--- Task details ---
Pull out every line of the entries below that contains the string "return". Treat uppercase and lowercase as different.

--- Material to process ---
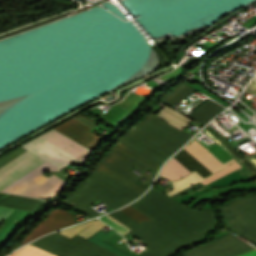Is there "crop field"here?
---
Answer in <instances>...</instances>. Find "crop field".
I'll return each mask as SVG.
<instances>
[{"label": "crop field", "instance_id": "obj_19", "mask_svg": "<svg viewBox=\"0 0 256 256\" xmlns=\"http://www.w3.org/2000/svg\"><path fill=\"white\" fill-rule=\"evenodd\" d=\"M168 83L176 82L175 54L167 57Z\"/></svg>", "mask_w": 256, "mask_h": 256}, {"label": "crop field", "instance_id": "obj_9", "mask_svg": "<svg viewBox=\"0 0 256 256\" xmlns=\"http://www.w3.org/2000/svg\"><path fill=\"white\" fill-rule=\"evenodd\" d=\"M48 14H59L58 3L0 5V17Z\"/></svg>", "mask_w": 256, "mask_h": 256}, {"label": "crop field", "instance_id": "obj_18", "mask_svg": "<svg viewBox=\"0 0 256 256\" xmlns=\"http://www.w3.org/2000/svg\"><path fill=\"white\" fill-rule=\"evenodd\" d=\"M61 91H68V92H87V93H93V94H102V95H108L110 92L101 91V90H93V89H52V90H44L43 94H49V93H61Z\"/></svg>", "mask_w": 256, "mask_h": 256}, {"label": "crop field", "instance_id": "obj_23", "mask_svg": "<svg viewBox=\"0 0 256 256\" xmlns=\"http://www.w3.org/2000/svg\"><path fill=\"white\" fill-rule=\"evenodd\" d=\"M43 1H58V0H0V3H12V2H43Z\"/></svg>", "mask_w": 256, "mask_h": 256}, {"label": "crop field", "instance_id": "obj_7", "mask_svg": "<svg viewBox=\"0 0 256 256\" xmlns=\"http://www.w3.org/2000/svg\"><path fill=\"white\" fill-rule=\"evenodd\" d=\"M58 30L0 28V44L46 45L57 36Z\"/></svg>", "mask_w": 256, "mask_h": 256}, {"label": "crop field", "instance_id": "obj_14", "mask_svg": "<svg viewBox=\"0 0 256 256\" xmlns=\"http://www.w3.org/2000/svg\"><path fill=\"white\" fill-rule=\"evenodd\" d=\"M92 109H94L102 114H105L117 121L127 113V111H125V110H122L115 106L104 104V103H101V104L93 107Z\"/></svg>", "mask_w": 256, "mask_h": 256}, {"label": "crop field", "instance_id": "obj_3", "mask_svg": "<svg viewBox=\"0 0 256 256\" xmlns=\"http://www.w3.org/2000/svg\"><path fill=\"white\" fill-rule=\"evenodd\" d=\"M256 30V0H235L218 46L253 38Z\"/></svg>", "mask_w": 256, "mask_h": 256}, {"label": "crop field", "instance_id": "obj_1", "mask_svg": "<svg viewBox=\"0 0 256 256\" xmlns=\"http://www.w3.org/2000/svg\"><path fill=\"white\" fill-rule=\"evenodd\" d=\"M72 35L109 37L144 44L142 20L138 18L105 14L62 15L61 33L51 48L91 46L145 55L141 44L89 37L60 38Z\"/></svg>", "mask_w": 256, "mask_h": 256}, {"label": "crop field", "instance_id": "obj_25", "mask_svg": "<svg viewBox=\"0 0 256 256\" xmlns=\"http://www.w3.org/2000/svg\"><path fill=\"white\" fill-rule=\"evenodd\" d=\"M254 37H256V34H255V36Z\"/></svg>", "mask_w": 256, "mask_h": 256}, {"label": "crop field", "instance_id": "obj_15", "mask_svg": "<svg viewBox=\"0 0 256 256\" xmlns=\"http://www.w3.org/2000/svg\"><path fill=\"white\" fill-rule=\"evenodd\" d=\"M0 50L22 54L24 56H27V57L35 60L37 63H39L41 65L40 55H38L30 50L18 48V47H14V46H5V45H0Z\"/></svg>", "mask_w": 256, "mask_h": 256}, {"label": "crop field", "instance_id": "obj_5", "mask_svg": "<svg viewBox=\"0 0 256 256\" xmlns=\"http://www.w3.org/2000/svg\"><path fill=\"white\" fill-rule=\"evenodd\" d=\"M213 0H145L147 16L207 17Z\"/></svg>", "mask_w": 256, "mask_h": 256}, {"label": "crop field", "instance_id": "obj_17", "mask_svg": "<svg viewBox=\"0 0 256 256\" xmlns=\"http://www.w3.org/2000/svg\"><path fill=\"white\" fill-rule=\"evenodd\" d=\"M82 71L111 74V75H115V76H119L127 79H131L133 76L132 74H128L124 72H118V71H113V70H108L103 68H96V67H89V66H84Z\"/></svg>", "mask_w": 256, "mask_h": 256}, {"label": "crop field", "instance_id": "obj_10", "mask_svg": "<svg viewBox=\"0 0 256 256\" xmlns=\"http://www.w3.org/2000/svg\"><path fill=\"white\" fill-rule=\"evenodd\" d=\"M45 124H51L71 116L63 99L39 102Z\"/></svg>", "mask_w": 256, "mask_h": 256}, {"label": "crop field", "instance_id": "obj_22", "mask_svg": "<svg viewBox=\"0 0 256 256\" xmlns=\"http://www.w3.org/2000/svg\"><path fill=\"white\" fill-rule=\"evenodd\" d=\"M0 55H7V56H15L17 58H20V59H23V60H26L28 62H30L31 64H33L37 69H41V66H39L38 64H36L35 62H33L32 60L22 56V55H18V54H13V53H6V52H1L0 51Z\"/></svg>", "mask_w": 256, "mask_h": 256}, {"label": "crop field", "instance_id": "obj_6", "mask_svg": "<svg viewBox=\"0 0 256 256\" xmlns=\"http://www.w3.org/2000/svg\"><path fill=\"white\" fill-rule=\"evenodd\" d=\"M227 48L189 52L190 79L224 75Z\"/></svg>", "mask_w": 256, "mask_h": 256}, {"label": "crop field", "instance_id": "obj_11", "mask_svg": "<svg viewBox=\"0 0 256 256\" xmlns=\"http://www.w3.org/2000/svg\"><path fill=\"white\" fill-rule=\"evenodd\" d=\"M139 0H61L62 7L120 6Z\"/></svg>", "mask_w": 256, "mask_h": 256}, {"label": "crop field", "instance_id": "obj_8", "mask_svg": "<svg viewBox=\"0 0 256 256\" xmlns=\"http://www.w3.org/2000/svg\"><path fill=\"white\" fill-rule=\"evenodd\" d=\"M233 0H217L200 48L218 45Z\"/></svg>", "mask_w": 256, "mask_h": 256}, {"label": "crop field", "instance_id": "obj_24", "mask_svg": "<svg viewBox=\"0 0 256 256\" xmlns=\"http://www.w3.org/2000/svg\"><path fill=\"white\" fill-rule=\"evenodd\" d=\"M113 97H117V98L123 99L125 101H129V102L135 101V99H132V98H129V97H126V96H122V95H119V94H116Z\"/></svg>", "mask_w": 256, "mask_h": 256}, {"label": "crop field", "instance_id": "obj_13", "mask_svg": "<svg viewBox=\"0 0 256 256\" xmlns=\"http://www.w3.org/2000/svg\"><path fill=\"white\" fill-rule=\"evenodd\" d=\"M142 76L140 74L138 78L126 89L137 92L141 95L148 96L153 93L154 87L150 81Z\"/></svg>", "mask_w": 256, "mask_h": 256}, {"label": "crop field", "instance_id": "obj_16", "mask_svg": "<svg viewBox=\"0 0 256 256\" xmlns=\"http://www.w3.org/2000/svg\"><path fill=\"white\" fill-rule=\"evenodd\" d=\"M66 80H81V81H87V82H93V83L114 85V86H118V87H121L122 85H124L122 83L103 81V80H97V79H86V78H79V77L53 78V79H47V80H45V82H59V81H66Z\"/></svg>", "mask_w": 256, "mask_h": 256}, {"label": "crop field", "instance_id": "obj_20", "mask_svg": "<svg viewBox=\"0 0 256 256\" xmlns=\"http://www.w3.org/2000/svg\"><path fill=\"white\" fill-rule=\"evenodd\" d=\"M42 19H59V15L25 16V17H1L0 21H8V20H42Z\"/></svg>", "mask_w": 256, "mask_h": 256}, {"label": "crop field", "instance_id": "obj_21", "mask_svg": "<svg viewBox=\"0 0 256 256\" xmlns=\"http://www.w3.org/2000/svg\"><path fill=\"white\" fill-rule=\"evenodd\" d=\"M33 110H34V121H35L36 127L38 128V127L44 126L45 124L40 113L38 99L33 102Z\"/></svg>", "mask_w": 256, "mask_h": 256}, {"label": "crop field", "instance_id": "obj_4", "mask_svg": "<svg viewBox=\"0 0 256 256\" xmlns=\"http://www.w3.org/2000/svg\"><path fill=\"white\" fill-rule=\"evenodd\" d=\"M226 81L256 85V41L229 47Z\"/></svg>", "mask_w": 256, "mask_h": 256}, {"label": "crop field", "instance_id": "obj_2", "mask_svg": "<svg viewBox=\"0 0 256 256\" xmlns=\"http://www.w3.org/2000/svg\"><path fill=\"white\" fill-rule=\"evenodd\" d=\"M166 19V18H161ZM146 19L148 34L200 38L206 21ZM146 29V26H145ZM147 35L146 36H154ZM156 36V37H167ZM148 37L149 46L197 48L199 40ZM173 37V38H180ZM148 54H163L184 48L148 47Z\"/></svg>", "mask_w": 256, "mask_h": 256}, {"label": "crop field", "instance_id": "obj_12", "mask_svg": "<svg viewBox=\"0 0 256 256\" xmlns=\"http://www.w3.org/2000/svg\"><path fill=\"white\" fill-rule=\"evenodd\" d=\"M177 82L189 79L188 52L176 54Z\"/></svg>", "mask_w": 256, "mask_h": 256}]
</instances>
==
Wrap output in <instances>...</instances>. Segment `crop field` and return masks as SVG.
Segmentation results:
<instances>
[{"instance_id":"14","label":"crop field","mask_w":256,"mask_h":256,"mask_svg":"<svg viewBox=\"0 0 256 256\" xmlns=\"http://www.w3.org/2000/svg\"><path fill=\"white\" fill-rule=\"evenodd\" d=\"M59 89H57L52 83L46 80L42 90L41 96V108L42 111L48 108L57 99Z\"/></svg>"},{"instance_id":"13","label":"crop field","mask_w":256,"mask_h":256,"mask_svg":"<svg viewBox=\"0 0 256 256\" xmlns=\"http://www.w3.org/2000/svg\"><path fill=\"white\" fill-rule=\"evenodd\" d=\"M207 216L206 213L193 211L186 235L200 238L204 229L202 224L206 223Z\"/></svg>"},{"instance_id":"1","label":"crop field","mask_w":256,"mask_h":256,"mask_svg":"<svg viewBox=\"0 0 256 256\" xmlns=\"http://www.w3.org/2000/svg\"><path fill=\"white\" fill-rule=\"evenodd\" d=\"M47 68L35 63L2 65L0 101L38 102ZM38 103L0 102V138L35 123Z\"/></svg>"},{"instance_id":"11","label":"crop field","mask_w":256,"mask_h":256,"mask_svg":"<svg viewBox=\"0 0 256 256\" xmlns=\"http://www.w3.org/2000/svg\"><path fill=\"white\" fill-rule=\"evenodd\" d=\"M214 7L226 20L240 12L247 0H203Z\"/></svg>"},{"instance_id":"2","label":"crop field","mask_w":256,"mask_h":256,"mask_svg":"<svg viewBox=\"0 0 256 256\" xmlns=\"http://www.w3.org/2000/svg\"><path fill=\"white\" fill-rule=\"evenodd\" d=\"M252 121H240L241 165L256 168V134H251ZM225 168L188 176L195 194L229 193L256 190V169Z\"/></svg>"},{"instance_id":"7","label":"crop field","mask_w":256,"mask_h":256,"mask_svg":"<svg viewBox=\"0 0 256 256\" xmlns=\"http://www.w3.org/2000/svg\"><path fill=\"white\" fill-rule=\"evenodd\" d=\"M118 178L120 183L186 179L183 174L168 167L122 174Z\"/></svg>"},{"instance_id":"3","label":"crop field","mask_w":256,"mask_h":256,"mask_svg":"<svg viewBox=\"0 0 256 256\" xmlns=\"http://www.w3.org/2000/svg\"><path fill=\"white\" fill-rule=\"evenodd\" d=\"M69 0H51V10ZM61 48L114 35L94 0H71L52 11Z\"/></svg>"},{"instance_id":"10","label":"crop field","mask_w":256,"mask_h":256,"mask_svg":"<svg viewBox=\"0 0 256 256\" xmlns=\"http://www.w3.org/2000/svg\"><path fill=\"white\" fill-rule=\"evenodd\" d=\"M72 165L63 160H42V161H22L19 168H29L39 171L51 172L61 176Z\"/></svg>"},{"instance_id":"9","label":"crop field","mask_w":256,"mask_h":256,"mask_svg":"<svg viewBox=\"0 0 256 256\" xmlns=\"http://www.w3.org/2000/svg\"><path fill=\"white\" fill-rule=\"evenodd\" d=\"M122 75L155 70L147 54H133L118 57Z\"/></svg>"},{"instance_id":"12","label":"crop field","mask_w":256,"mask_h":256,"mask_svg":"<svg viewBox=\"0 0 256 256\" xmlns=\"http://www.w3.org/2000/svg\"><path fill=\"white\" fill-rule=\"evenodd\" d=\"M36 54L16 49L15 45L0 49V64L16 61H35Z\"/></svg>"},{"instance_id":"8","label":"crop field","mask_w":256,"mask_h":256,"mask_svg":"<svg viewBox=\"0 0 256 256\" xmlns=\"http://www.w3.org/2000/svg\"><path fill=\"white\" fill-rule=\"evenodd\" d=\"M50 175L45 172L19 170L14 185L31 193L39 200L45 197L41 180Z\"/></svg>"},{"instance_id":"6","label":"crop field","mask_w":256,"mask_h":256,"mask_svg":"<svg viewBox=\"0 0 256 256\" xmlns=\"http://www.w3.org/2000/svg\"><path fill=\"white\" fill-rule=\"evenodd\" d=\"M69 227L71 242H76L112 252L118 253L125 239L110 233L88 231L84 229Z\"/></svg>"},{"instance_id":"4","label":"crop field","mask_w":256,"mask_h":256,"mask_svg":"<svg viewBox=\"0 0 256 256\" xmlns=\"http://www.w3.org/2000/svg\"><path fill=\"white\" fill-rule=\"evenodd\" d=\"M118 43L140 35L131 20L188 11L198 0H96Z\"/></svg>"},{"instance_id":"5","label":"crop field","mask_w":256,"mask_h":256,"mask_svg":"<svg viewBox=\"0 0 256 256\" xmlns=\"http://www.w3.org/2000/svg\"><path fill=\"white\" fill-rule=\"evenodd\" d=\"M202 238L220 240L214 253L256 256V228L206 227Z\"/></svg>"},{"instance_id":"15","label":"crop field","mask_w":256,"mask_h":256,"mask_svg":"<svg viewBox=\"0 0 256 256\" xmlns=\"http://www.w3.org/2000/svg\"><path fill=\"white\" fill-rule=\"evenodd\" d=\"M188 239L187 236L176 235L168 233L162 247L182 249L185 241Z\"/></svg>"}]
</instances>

--- Problem solution ---
I'll return each mask as SVG.
Wrap output in <instances>...</instances>. Segment `crop field` and return masks as SVG.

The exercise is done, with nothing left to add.